→ **About this task**:
Rewrite all of the text in the material below with every "Mes informations" changed to "Mon profil" and everything else kept the same, and leave the pictures out of your answer.

→ **Input data**:
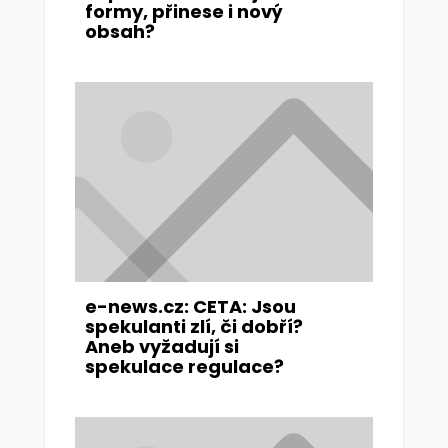
formy, přinese i nový
obsah?
e-news.cz: CETA: Jsou
spekulanti zlí, či dobří?
Aneb vyžadují si
spekulace regulace?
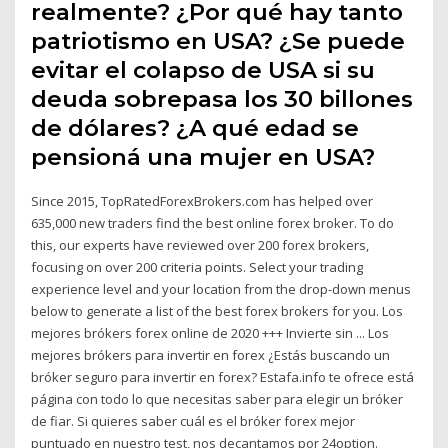
realmente? ¿Por qué hay tanto
patriotismo en USA? ¿Se puede
evitar el colapso de USA si su
deuda sobrepasa los 30 billones
de dólares? ¿A qué edad se
pensioná una mujer en USA?
Since 2015, TopRatedForexBrokers.com has helped over
635,000 new traders find the best online forex broker. To do
this, our experts have reviewed over 200 forex brokers,
focusing on over 200 criteria points. Select your trading
experience level and your location from the drop-down menus
below to generate a list of the best forex brokers for you. Los
mejores brókers forex online de 2020 +++ Invierte sin ... Los
mejores brókers para invertir en forex ¿Estás buscando un
bróker seguro para invertir en forex? Estafa.info te ofrece está
página con todo lo que necesitas saber para elegir un bróker
de fiar. Si quieres saber cuál es el bróker forex mejor
puntuado en nuestro test, nos decantamos por 24option.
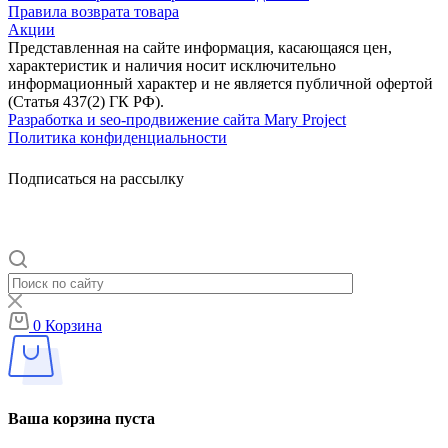
Правила возврата товара
Акции
Представленная на сайте информация, касающаяся цен,
характеристик и наличия носит исключительно
информационный характер и не является публичной офертой
(Статья 437(2) ГК РФ).
Разработка и seo-продвижение сайта Mary Project
Политика конфиденциальности
Подписаться на рассылку
0
Корзина
Ваша корзина пуста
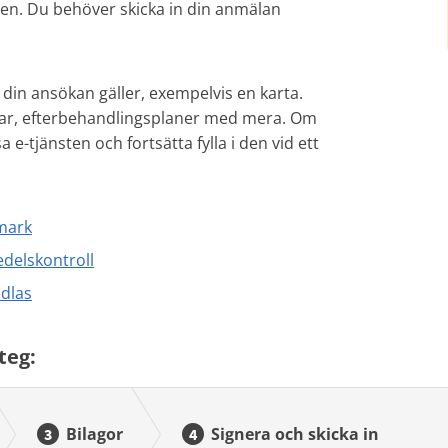
ten. Du behöver skicka in din anmälan
din ansökan gäller, exempelvis en karta.
ngar, efterbehandlingsplaner med mera. Om
a e-tjänsten och fortsätta fylla i den vid ett
 mark
edelskontroll
dlas
teg:
Bilagor
Signera och skicka in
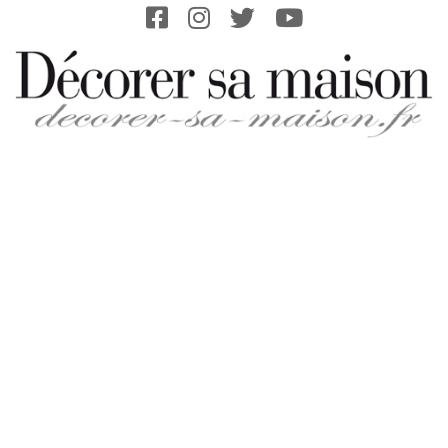
Skip
to
content
DECORER-
SA-
MAISON.FR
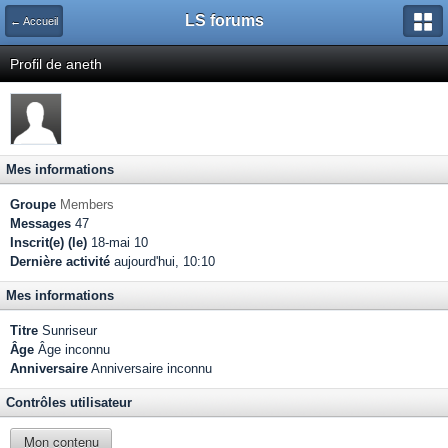
LS forums
← Accueil
Profil de aneth
Mes informations
Groupe
Members
Messages
47
Inscrit(e) (le)
18-mai 10
Dernière activité
aujourd'hui, 10:10
Mes informations
Titre
Sunriseur
Âge
Âge inconnu
Anniversaire
Anniversaire inconnu
Contrôles utilisateur
Mon contenu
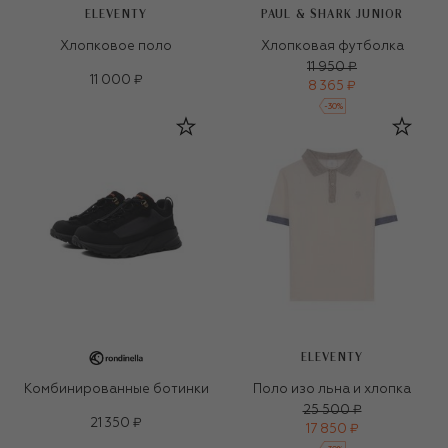
ELEVENTY
PAUL & SHARK JUNIOR
Хлопковое поло
Хлопковая футболка
11 950 ₽
11 000 ₽
8 365 ₽
-
30
%
ELEVENTY
Комбинированные ботинки
Поло изо льна и хлопка
25 500 ₽
21 350 ₽
17 850 ₽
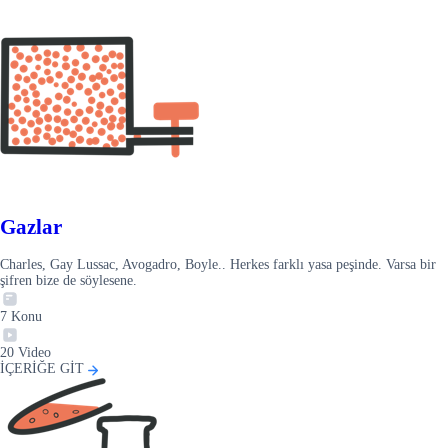
Gazlar
Charles, Gay Lussac, Avogadro, Boyle.. Herkes farklı yasa peşinde. Varsa bir
şifren bize de söylesene.
7
Konu
20
Video
İÇERİĞE GİT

→ **Output for this task**:
formy, přinese i nový
obsah?
e-news.cz: CETA: Jsou
spekulanti zlí, či dobří?
Aneb vyžadují si
spekulace regulace?
realmente? ¿Por qué hay tanto
patriotismo en USA? ¿Se puede
evitar el colapso de USA si su
deuda sobrepasa los 30 billones
de dólares? ¿A qué edad se
pensioná una mujer en USA?
Since 2015, TopRatedForexBrokers.com has helped over
635,000 new traders find the best online forex broker. To do
this, our experts have reviewed over 200 forex brokers,
focusing on over 200 criteria points. Select your trading
experience level and your location from the drop-down menus
below to generate a list of the best forex brokers for you. Los
mejores brókers forex online de 2020 +++ Invierte sin ... Los
mejores brókers para invertir en forex ¿Estás buscando un
bróker seguro para invertir en forex? Estafa.info te ofrece está
página con todo lo que necesitas saber para elegir un bróker
de fiar. Si quieres saber cuál es el bróker forex mejor
puntuado en nuestro test, nos decantamos por 24option.
Правила возврата товара
Акции
Представленная на сайте информация, касающаяся цен,
характеристик и наличия носит исключительно
информационный характер и не является публичной офертой
(Статья 437(2) ГК РФ).
Разработка и seo-продвижение сайта Mary Project
Политика конфиденциальности
Подписаться на рассылку
0
Корзина
Ваша корзина пуста
ten. Du behöver skicka in din anmälan
din ansökan gäller, exempelvis en karta.
ngar, efterbehandlingsplaner med mera. Om
a e-tjänsten och fortsätta fylla i den vid ett
 mark
edelskontroll
dlas
teg:
Bilagor
Signera och skicka in
Skip
to
content
DECORER-
SA-
MAISON.FR
LS forums
← Accueil
Profil de aneth
Mon profil
Groupe
Members
Messages
47
Inscrit(e) (le)
18-mai 10
Dernière activité
aujourd'hui, 10:10
Mon profil
Titre
Sunriseur
Âge
Âge inconnu
Anniversaire
Anniversaire inconnu
Contrôles utilisateur
Mon contenu
ELEVENTY
PAUL & SHARK JUNIOR
Хлопковое поло
Хлопковая футболка
11 950 ₽
11 000 ₽
8 365 ₽
-
30
%
ELEVENTY
Комбинированные ботинки
Поло изо льна и хлопка
25 500 ₽
21 350 ₽
17 850 ₽
Gazlar
Charles, Gay Lussac, Avogadro, Boyle.. Herkes farklı yasa peşinde. Varsa bir
şifren bize de söylesene.
7
Konu
20
Video
İÇERİĞE GİT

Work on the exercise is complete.